J’ai cité quelques fois Sylvain Tesson dans ce blog (notamment dans un article sur Vincent Munier écrit en novembre 2020, avec lequel il a voyagé et écrit un livre). … Cet écrivain-voyageur, géographe de formation, est un personnage atypique, connu pour ses voyages et ses expéditions souvent extrêmes ( ses traversées de continents entiers, à vélo ou à pied) dont il rapporte des carnets de notes ou des films. Il est aussi un auteur prolifique, devenu à présent un de mes écrivains préférés.

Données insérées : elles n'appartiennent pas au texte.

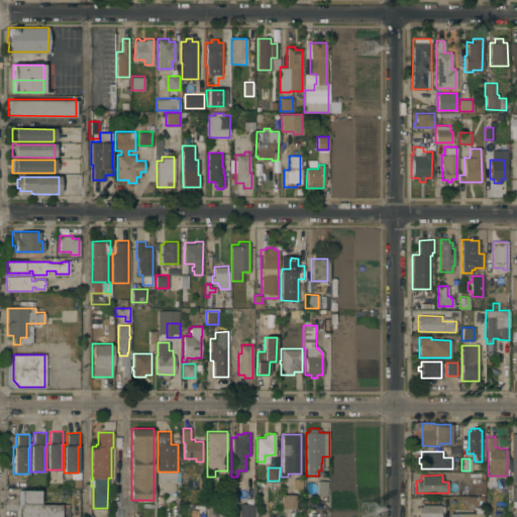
[(292,479),(302,479),(302,490),(291,490),(292,479)]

Sans avoir lu ses livres, j’avais entendu parler de l’auteur fantasque et de l’aventurier qu’il était avant son accident. En 2014, il chute du toit d’une maison qu’il avait escaladée, après une de ces soirées bien arrosées dont il était coutumier à l’époque. Il reste plusieurs jours dans le coma et sort de cet accident cassé de partout et en partie défiguré.
Ces derniers mois, je suis tombée plusieurs fois sur des reportages le concernant. L’intelligence de ses interventions à la télévision ou à la radio, a commencé à m’interpeller. Je trouve ses propos brillants et toujours très pertinents. J’ai notamment regardé l’émission littéraire « la grande librairie » de François Busnel dans laquelle Sylvain Tesson parlait de son parcours d’écrivain et de voyageur solitaire. Il racontait aussi son accident, sa convalescence et son cheminement pour se sortir de l’état dans lequel cette chute l’a plongé. Son histoire, sa façon de s’exprimer, son éloquence, ses idées et sa vision de la vie m’inspirent. J’ai commencé par lire le livre qu’il présentait ce soir-là ( « un été avec Rimbaud »). J’ai eu naturellement envie d’en lire un autre (« Une très légère oscillation »), puis un autre (« Sur les chemins noirs », dans lequel il raconte la marche « rédemptrice » qu’il entreprend après son accident, à pied et en solitaire, entre Le Mercantour et le Cotentin). Puis j’ai lu sa « Géographie de l’instant »… Et je me suis vraiment régalée avec chacun de ces livres.
J’aime son style insolent, parfois drôle, parfois poétique… ses propos sont toujours plein de bon sens et d’intelligence…Je partage la plupart de ses idées sur la société, sur la marche du monde, sur la nature humaine, ainsi que son amour de la nature et des grands espaces. J’aimerais juste avoir un peu de sa virtuosité verbale.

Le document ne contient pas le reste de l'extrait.